I hate trams.  I have to wait too long, and there's no place to sit down!


----------



## Edd (Dec 23, 2014)

billski said:


> I hate trams.



Qft


----------



## Puck it (Dec 23, 2014)

Couple of videos.  Not great but serves the purpose

Baron's




Kinsman - Camera got hit by a branch and was pointing the rest of the way down




The elusive Bobcat video did not come out.


----------



## 4aprice (Dec 23, 2014)

AmmergauerTele said:


> Miss the Old Man



Still look for him everytime I cross the notch.  So glad my kids got to see him before he fell.  Definitely missed.

Alex

Lake Hopatcong, NJ


----------



## freeski (Dec 23, 2014)

Puck it, cool thanks. When you pop in the woods off Barron's that must be the new Bob cat glade? Man they have thinned the cross over from Mittersill to Tuckerbrook it used to be like 10' wide with big rocks.

I also miss the old man. My father died about a month after it fell. He used to bring our family up to Cannon in the summer to ride the tram and hike the trails and ski in the winter. We'd mostly skied around local hills, but he'd cart me and a couple of friends up sometimes (nice seeing how he didn't ski). He was in Bridge Building and worked on the old tram in the 50's and he also worked on the Old Man itself when they contracted out some of the turnbuckles that were installed.


----------



## Puck it (Dec 23, 2014)

freeski said:


> Puck it, cool thanks. When you pop in the woods off Barron's that must be the new Bob cat glade? Man they have thinned the cross over from Mittersill to Tuckerbrook it used to be like 10' wide with big rocks.
> 
> I also miss the old man. My father died about a month after it fell. He used to bring our family up to Cannon in the summer to ride the tram and hike the trails and ski in the winter. We'd mostly skied around local hills, but he'd cart me and a couple of friends up sometimes (nice seeing how he didn't ski). He was in Bridge Building and worked on the old tram in the 50's and he also worked on the Old Man itself when they contracted out some of the turnbuckles that were installed.
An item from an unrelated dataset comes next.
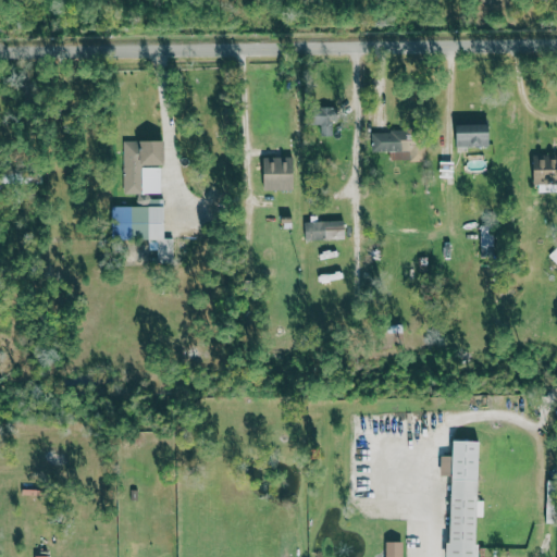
[(321,136),(335,136),(336,109),(312,108),(312,124),(321,124),(321,136)]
yes it is at the 5:05 mark in its full glory.   I meant to upload the shorter version and did not realize it renamed it.  Sorry for the length.


----------



## xwhaler (Dec 23, 2014)

Way to get after it....nice finding the Bobcat!


----------



## Cannonball (Dec 23, 2014)

So glad to see you found that.  You can die happy now.

By pulling a "Cannonball" I assume you mean "being on skis when you should be on a board"?


----------



## Puck it (Dec 23, 2014)

Cannonball said:


> So glad to see you found that.  You can die happy now.
> 
> By pulling a "Cannonball" I assume you mean "being on skis when you should be on a board"?


Yes, I was speed checking on the rabbit path in and one kept going and the other stopped on a sapling.  Spread eagle and had to pop out of binding.  It took some struggling to reach the back of binding while knees were twisting. Ouch!


----------



## Abubob (Dec 23, 2014)

Puck it said:


> Baron's


And I thought I was a heavy breather. I'll let you borrow my inhaler. 8)


----------



## Puck it (Dec 23, 2014)

Abubob said:


> And I thought I was a heavy breather. I'll let you borrow my inhaler. 8)




That at was like the sixth time down plus quite a few others. And the last one.  I barely made it back to the truck.


----------



## Abubob (Dec 24, 2014)

Puck it said:


> That at was like the sixth time down plus quite a few others. And the last one.  I barely made it back to the truck.


I'm like that every run. That's why a carry a camera. Its gives me an excuse to stop.


----------



## vermonter44 (Dec 26, 2014)

Stopped by Cannon on the 24th and there had to be less then 10 people on the mountain..... Was a ghost Town


----------



## Monica (Dec 27, 2014)

LOVE Cannon! Icy today! Was awesome a few weeks ago!


----------



## Monica (Dec 27, 2014)

Sweet!


----------



## reefer (Dec 27, 2014)

Very nice. Good hit.


----------